A exstrofia da bexiga está normalmente associada a epispadias e diástodeses ósseas púbicas. O aconselhamento pré-natal deve abordar não só o prognóstico da continência urinária e função renal da reparação da bexiga, mas também os resultados psicossexuais da reparação peniana . Quando a gravidez continua até ao parto, a urologia pediátrica e a ortopedia pediátrica devem ser notificadas com antecedência para se prepararem para a reparação da exstrofia-epispadias e da diástase óssea púbica. A sínfise púbica é geralmente maleável devido à influência da hormona materna relaxina após um parto vaginal nas primeiras 24 horas de vida, mas o efeito diminui rapidamente em 48-72 horas de vida. Quando a diástase é inferior a 4 cm, então a reparação primária pode ser tentada sem osteotomias . Uma vez que a nossa paciente teve um parto prematuro por cesariana, a relaxina não foi elevada na circulação para ter o seu efeito, pelo que a sínfise púbica foi rígida.

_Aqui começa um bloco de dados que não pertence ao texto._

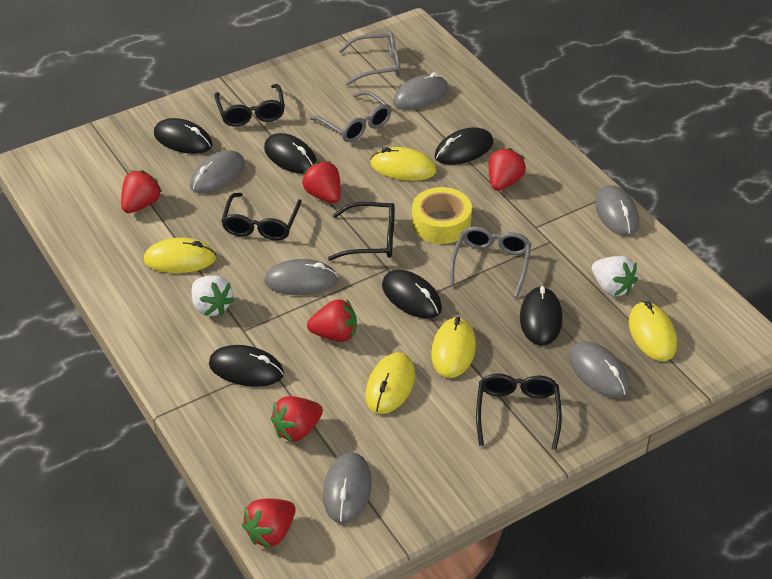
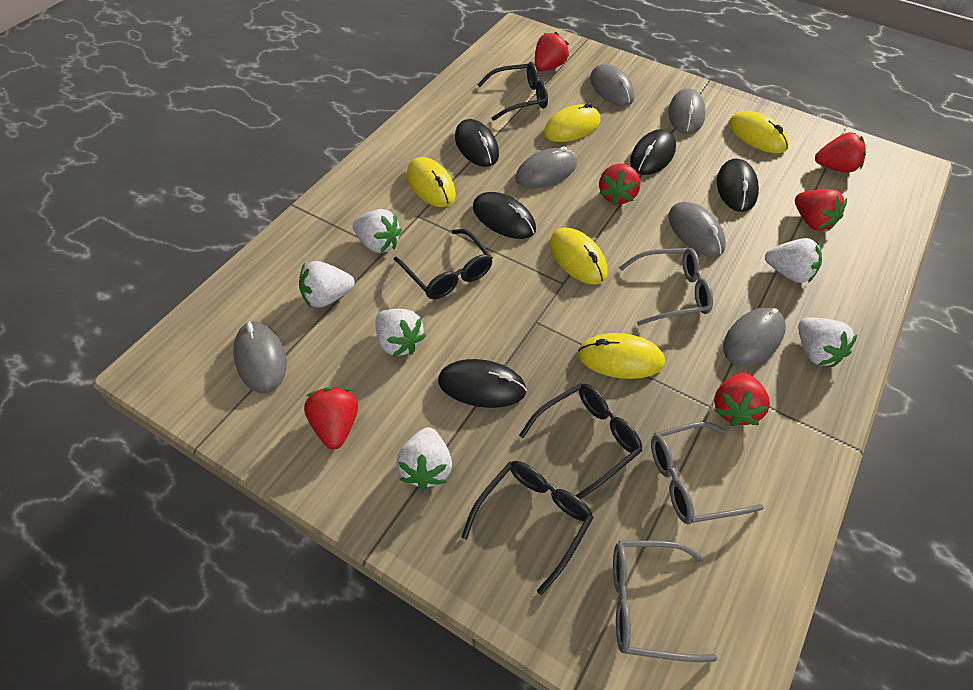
black mouse: [154,118,213,154] [209,345,284,387] [264,133,317,174] [382,270,442,319] [435,127,493,165] [520,286,563,346] = 6 -> [438,359,527,408] [455,119,499,167] [473,192,536,239] [630,129,676,175] [717,158,759,212] = 5
white strawberry: [191,275,234,316] [592,256,638,296] = 2 -> [299,261,355,308] [353,209,402,253] [375,309,426,357] [396,427,452,490] [765,238,822,283] [798,318,857,367] = 6
yellow tape: [412,187,472,244] = 1 -> none = 0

O nosso caso relatado foi único devido à apresentação tardia da paciente com uma gravidez gémea e parto prematuro. Quando uma bexiga fetal nunca é claramente vista, a suspeita de exstrofia da bexiga deve ser levantada. A ultra-sonografia doppler a cores e a ressonância magnética fetal podem ser usadas para delinear a relação da artéria umbilical e ureteres com uma massa abdominal anterior para diferenciar a exstrofia da bexiga da onfalocele ou da gastrósquise. O diagnóstico da exstrofia vesical é importante para o aconselhamento pré-natal e a montagem precoce das equipas cirúrgicas necessárias para o tratamento após o parto.